Crock Pot Chicken with Pan Gravy – An Easy Chicken Recipe
Crock Pot Chicken with Pan Gravy – An Easy Crock Pot Recipe. Chicken recipes come and go but this healthy Chicken Crock Pot Recipe is an easy chicken dish that anyone can make. If you have never cooked a whole chicken in a slow cooker, or as most call it a Crock Pot, give this a try. You can prepare it in the morning and forget about it until dinnertime. (you can literally get this into the crock pot in 15 minutes).
Turning the pan juices into delicious gravy is a snap. Be sure to have some crusty bread or rolls to go along with this meal.
I promise you will make this over and over again, because it is so easy and the leftovers can be made into something else for another night.
See my “Cook’s Notes” for variations and other suggestions at the bottom of the page.
Serves 6-8 people
Ingredients:
- 1 (5-7 lbs) oven stuffer roaster chicken
- 1 package Lipton dried Onion Mushroom soup mix, or flavor of your choice
- 1 large onion, sliced
- 2 cups of baby carrots or ½ of a small bag
- 5 or more garlic cloves
- 2 tablespoons olive oil
- Salt and black pepper
- 2 tablespoon flour
- 2 tablespoons butter (optional)
- 1 teaspoon of gravy master (optional)
Directions:
Place the carrots, garlic and the onion slices in the bottom of the crock pot. Sprinkle with salt and pepper. Cut the other half of the onion in half again so it can be placed inside the bird.

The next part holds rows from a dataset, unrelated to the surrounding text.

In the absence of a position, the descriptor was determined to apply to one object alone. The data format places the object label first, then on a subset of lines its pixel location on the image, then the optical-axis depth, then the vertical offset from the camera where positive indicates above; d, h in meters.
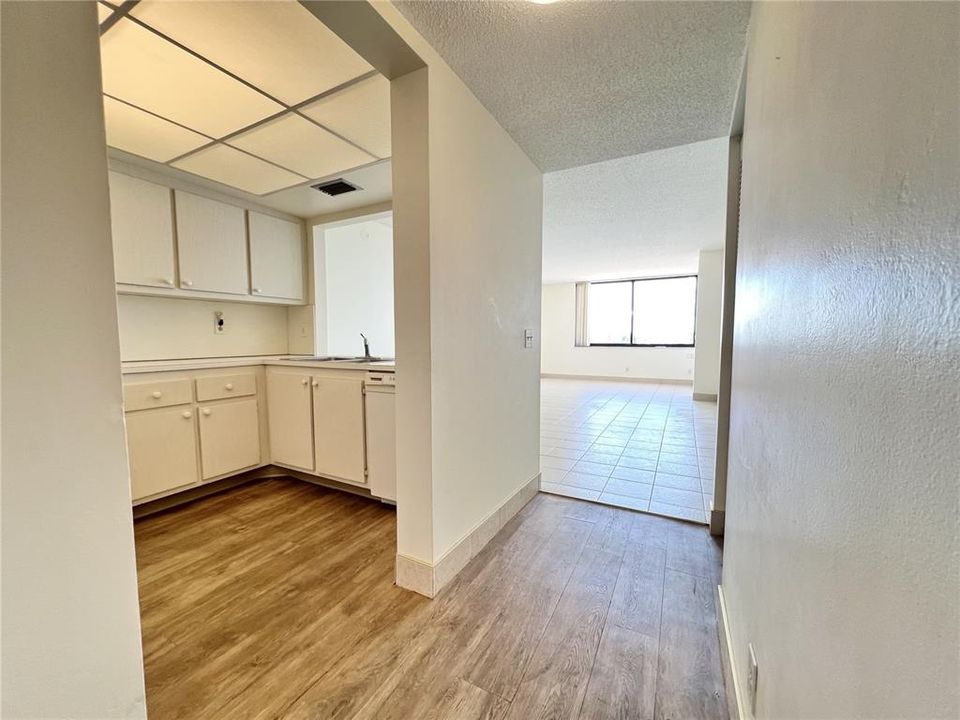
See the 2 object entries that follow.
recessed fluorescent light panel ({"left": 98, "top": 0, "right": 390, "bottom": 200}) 1.29 +1.07
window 7.70 +0.54
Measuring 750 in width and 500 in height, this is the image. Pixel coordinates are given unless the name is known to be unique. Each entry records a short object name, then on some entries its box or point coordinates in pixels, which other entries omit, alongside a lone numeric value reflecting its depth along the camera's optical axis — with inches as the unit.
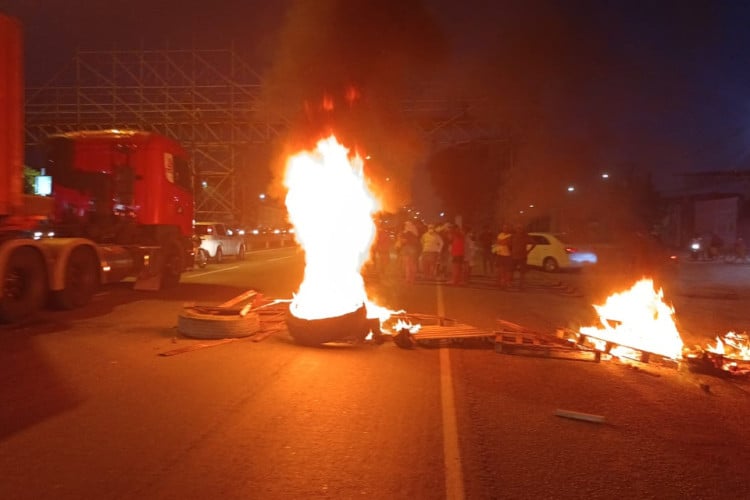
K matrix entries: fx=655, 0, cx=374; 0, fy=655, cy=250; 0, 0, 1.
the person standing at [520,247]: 668.1
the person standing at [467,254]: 745.0
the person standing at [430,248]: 770.8
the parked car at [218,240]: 1004.6
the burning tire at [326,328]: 338.6
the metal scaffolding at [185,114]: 1048.2
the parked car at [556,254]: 932.6
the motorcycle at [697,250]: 1392.7
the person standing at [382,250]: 797.2
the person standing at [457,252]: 703.7
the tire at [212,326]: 353.4
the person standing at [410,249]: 756.0
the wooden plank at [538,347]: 333.4
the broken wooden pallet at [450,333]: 351.6
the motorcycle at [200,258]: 945.1
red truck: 415.5
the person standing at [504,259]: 688.4
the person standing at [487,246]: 842.2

Rinse the chicken and discard the giblet bag. Pat dry and add the onion to the cavity. Place the whole chicken in the crock-pot on top of the veggies.
Sprinkle the entire top of the bird with a good amount of salt and pepper then the dried soup. Drizzle the bird with about 2 tablespoons of olive oil. Cover and cook on low for about 5-6 hours or on high for about 3 or 4 hours.
Once the bird is cooked you can carefully remove it by using a carving fork at the neck end and a spoon in the cavity at the other end. The bird will be very tender so go easy when removing it. Transfer to a cutting board and allow the bird to cool for at least 15 minutes before carving.
While the bird is resting, remove the carrots and onions from the bottom of the slow cooker and the cavity of the bird. Place in a bowl to serve along side of the chicken and set aside.
For the gravy:
With a soup ladle, skim off any excess fat off of the top of the juice in the crock pot. Add remaining juices to a small saucepan and place on the stove top on medium heat. Whisk in 2 tablespoons of flour and bring the sauce to a low simmer until the sauce thickens. I sometimes use a teaspoon of gravy master to give the gravy more color and flavor and a tablespoon or two of butter at the end too, but you don’t have to. Taste and season with salt and pepper. Serve along side of the carved chicken.
Cook’s Notes:
You can easily vary this recipe and add some celery, leeks, or fresh herbs. As always don’t be afraid to get creative. If you don’t have any soup mix you can just sprinkle the bird with a few different seasonings you have in your pantry like, onion powder, garlic powder, poultry seasoning, rosemary, thyme. Cooking is not like baking where everything has to be measured so closely. It’s more of an art and less of a science, so give it a try.